Treasure at the bottom of the Icebow: A view of the sunlight refracting through ice crystals in the clouds.
A motorist nearly crashed as he was blinded by the brilliant white light of an optical phenomenon known as an ice rainbow.
Keen photographer Reyaz Limalia, spotted the rare sight while driving near Birdlip, Gloucestershire and stopped the car to take a picture, although not before he nearly crashed into another vehicle coming in the other direction, due to the radiant light reflecting on his windscreen.
Known to weather officials call a '22 degrees halo' because of its circular formation of 22° around the sun, Rayez is one of the only few to have captured one of these rare sights on camera.

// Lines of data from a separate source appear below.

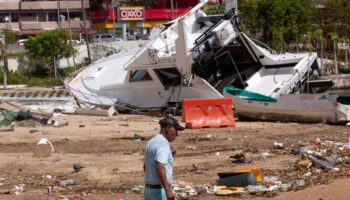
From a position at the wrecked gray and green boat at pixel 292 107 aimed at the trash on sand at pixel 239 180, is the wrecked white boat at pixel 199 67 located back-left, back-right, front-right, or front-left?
back-right

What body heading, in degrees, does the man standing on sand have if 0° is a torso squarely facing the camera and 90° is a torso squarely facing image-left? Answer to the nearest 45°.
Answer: approximately 270°
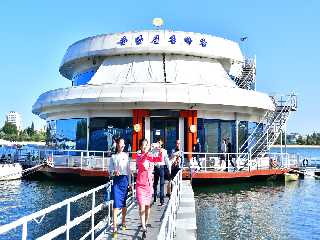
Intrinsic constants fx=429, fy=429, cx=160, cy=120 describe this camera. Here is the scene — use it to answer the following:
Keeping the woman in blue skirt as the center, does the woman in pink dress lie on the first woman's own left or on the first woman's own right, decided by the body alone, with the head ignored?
on the first woman's own left

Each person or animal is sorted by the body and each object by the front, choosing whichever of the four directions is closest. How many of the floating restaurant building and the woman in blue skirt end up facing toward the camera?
2

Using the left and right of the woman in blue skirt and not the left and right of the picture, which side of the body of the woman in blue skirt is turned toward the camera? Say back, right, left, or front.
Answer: front

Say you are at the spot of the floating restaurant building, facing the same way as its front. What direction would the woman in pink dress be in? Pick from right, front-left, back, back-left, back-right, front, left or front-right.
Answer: front

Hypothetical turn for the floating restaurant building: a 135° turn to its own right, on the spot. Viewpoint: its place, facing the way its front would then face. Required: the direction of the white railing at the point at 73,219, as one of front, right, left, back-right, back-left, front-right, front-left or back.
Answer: back-left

The optical phenomenon is an an ice-halo formed by plate shaped ice crystals in atmospheric clouds, characterized by thin, wisplike strands leading to their main clump, known as Cirrus.
The only time it can be seen is when the sun is very high in the sky, 58 degrees or more above the horizon, and its light passes through the high-altitude cirrus clouds. It is the sun's altitude that determines the visibility of the halo.
Also, the ice crystals in the cloud must be hexagonal in shape with their thick plates being parallel to the ground.
The halo is formed by sunlight entering horizontally-oriented flat hexagon ice crystals through a vertical side face and leaving through the near horizontal bottom face.
The 90° inclination between the ray entrance and exit faces produce the well-separated spectral colours.
The arc has a considerable angular extent and is thus rarely complete. When only fragments of cirrus cloud are in the appropriate sky/sun position they can appear to shine with spectral colors.